EXERCISE OBJECTIVE: Write out exactly the lines of the entries below, from the first through the line containing "às ruas em protesto", and nothing beyond them.

PROVIDED DATA:

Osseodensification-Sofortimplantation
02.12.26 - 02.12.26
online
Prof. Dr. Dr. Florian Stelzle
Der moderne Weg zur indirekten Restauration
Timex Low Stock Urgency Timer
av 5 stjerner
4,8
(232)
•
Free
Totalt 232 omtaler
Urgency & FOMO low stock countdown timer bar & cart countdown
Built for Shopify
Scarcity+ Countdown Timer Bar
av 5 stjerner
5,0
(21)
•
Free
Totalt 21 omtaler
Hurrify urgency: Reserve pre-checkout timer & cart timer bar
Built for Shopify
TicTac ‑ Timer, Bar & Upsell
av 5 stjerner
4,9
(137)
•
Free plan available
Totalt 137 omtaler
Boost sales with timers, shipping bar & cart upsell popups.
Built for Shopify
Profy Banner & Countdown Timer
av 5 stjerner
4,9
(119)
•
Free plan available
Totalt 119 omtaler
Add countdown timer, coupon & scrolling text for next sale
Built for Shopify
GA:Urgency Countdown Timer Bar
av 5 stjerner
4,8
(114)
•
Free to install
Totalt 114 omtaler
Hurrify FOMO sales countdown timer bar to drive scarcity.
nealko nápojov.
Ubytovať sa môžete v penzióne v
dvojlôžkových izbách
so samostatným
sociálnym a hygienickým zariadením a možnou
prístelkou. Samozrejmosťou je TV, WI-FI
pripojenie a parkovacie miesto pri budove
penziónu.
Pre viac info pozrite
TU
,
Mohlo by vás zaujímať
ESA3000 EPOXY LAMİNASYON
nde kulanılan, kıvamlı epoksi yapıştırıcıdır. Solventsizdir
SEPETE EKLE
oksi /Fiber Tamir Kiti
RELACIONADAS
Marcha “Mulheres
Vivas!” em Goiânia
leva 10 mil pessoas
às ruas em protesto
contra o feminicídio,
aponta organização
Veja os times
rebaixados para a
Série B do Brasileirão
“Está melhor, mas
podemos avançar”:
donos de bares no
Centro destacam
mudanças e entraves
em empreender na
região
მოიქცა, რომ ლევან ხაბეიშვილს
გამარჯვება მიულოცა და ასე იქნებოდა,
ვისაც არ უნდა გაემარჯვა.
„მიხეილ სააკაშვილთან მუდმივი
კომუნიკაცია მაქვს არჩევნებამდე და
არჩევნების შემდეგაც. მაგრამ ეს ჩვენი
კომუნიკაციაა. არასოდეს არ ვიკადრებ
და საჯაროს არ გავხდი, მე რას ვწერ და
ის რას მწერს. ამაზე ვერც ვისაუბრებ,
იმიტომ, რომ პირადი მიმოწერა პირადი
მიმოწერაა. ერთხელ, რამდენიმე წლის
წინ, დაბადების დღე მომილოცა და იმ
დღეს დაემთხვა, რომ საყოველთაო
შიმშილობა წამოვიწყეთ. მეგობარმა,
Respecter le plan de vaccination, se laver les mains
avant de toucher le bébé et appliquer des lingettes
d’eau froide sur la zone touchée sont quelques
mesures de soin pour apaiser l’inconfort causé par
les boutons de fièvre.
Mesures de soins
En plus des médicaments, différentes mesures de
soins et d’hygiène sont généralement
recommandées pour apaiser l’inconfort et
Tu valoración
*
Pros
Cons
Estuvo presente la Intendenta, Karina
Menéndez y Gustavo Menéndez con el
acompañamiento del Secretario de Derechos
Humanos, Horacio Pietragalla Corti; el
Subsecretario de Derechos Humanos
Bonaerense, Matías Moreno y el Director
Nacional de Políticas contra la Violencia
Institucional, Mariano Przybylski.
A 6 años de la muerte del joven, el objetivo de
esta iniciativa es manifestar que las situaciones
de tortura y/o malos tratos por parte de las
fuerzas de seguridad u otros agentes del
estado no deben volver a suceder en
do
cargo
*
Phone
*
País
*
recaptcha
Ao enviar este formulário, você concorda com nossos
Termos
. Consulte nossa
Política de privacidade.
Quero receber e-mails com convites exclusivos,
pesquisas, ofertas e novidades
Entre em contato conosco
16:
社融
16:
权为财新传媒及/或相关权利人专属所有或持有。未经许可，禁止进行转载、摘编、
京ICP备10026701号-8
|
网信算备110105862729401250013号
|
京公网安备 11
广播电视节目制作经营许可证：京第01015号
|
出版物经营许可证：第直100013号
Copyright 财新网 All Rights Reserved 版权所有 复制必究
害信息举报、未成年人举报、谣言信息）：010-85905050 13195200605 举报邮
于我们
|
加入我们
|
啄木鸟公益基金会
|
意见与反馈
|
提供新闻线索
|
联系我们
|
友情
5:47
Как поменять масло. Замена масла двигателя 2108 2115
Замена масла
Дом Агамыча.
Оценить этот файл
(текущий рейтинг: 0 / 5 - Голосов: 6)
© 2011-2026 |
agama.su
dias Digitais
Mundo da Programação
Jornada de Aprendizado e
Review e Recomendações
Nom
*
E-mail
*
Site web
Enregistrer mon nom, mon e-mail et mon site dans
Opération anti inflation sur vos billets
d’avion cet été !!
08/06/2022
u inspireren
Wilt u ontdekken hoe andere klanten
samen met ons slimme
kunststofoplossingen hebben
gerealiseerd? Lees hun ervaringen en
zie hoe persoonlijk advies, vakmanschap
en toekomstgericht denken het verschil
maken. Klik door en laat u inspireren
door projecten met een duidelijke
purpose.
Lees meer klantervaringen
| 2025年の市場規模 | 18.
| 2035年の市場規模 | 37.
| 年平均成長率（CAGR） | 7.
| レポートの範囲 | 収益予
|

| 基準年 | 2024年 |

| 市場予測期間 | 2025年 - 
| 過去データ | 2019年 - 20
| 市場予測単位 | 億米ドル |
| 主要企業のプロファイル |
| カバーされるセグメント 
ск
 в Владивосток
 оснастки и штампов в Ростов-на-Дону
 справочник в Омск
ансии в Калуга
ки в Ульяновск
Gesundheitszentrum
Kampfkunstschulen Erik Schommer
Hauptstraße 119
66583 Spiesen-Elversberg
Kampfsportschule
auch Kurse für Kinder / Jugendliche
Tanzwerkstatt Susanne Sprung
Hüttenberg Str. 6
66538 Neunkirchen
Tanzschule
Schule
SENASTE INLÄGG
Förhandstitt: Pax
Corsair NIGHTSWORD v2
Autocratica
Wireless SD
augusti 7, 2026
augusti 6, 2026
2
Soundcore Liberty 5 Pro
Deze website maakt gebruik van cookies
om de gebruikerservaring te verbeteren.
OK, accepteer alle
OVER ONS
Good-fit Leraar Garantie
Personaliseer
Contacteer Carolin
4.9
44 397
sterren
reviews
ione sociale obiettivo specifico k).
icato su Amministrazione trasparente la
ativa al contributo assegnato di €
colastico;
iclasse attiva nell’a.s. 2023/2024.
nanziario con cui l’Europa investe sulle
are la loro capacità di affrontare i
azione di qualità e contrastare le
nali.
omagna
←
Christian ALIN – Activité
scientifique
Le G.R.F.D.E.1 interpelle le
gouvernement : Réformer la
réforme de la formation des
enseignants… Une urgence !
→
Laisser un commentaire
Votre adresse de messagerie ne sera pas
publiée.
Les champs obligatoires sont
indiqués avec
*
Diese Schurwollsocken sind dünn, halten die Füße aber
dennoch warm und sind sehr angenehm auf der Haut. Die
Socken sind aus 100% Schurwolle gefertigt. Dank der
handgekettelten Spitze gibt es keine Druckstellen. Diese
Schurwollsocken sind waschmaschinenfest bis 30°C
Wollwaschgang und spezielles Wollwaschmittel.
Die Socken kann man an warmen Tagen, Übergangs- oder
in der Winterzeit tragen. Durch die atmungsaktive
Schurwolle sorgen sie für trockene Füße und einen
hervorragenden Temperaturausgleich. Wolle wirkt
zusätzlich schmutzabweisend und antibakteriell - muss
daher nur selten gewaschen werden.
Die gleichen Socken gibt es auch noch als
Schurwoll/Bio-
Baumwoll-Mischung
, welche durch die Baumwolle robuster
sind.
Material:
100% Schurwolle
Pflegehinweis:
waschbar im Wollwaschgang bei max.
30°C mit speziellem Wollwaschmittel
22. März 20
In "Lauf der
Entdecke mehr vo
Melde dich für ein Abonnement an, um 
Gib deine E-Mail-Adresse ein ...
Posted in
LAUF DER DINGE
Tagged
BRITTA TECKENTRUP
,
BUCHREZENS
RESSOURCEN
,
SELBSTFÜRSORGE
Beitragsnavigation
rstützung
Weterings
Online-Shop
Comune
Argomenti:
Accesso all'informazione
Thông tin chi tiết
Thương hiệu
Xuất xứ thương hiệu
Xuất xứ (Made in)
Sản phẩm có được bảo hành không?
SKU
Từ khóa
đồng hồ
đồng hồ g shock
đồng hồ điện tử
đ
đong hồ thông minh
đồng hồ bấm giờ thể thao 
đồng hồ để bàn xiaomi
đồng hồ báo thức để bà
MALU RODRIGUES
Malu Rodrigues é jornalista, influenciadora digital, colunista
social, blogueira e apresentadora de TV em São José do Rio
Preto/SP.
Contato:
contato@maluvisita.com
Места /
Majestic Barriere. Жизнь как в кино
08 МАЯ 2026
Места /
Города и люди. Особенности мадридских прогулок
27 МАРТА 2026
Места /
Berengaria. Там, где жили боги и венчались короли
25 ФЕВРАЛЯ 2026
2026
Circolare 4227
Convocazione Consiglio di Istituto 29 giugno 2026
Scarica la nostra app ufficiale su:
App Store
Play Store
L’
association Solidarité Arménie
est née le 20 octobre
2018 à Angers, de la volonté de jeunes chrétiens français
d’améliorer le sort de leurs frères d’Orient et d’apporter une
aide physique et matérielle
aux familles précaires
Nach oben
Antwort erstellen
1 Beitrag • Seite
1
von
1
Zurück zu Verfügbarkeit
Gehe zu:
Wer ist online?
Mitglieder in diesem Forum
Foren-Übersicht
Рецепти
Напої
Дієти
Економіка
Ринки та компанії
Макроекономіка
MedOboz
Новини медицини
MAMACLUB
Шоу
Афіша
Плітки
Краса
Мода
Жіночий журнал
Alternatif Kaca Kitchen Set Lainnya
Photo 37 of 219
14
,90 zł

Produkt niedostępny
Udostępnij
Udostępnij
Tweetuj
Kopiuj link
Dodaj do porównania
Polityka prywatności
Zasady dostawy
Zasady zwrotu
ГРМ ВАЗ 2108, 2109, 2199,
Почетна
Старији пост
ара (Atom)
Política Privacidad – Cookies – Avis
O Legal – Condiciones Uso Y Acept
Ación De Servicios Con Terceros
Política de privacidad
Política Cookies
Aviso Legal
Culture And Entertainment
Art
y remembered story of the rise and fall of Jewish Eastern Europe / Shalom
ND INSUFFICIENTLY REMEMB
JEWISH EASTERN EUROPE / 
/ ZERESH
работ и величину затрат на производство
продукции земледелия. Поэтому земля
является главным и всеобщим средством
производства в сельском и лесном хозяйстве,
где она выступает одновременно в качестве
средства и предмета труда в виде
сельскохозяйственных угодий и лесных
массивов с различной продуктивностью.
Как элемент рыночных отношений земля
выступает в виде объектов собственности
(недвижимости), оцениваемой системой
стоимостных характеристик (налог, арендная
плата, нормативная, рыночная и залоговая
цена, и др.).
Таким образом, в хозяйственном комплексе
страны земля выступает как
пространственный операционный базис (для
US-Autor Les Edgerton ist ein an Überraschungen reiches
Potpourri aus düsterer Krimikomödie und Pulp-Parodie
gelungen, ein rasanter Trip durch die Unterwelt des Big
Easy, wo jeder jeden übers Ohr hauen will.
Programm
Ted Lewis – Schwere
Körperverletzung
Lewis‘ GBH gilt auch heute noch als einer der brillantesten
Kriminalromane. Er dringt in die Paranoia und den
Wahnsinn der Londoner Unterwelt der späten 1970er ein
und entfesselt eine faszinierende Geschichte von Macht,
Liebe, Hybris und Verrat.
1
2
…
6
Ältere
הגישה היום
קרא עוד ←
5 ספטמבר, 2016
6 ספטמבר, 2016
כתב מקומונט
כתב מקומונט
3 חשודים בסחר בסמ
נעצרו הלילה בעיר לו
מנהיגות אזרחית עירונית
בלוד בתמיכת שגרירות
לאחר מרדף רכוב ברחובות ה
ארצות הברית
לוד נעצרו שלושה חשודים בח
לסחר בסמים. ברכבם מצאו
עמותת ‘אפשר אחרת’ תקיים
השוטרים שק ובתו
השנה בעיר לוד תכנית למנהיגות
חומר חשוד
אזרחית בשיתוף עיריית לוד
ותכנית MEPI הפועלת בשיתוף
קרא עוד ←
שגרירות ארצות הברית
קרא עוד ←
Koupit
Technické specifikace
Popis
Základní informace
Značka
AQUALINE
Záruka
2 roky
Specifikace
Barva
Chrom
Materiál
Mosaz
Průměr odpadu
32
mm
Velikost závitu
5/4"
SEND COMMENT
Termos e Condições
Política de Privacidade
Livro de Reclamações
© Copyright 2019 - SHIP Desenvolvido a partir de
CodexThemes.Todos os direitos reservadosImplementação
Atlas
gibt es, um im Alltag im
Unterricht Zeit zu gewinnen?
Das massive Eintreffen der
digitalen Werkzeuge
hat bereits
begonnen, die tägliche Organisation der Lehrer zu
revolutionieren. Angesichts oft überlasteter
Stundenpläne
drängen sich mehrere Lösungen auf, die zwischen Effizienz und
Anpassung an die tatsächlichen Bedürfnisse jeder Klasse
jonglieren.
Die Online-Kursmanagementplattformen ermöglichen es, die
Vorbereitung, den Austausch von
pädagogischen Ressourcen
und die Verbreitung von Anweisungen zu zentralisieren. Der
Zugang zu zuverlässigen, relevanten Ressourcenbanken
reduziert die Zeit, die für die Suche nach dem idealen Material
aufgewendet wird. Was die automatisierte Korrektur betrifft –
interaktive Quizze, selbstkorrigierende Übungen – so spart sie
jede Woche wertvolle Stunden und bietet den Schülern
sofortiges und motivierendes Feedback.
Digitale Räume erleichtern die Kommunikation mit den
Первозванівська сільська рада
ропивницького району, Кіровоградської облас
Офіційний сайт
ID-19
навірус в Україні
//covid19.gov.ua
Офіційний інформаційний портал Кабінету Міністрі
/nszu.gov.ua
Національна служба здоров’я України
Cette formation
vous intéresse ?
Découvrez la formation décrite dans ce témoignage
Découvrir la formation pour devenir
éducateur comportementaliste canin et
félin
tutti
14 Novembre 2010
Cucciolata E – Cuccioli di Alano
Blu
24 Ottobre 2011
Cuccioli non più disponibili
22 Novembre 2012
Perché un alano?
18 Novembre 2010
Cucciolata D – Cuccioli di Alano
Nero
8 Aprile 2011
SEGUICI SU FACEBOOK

EXERCISE RESULT:
Osseodensification-Sofortimplantation
02.12.26 - 02.12.26
online
Prof. Dr. Dr. Florian Stelzle
Der moderne Weg zur indirekten Restauration
Timex Low Stock Urgency Timer
av 5 stjerner
4,8
(232)
•
Free
Totalt 232 omtaler
Urgency & FOMO low stock countdown timer bar & cart countdown
Built for Shopify
Scarcity+ Countdown Timer Bar
av 5 stjerner
5,0
(21)
•
Free
Totalt 21 omtaler
Hurrify urgency: Reserve pre-checkout timer & cart timer bar
Built for Shopify
TicTac ‑ Timer, Bar & Upsell
av 5 stjerner
4,9
(137)
•
Free plan available
Totalt 137 omtaler
Boost sales with timers, shipping bar & cart upsell popups.
Built for Shopify
Profy Banner & Countdown Timer
av 5 stjerner
4,9
(119)
•
Free plan available
Totalt 119 omtaler
Add countdown timer, coupon & scrolling text for next sale
Built for Shopify
GA:Urgency Countdown Timer Bar
av 5 stjerner
4,8
(114)
•
Free to install
Totalt 114 omtaler
Hurrify FOMO sales countdown timer bar to drive scarcity.
nealko nápojov.
Ubytovať sa môžete v penzióne v
dvojlôžkových izbách
so samostatným
sociálnym a hygienickým zariadením a možnou
prístelkou. Samozrejmosťou je TV, WI-FI
pripojenie a parkovacie miesto pri budove
penziónu.
Pre viac info pozrite
TU
,
Mohlo by vás zaujímať
ESA3000 EPOXY LAMİNASYON
nde kulanılan, kıvamlı epoksi yapıştırıcıdır. Solventsizdir
SEPETE EKLE
oksi /Fiber Tamir Kiti
RELACIONADAS
Marcha “Mulheres
Vivas!” em Goiânia
leva 10 mil pessoas
às ruas em protesto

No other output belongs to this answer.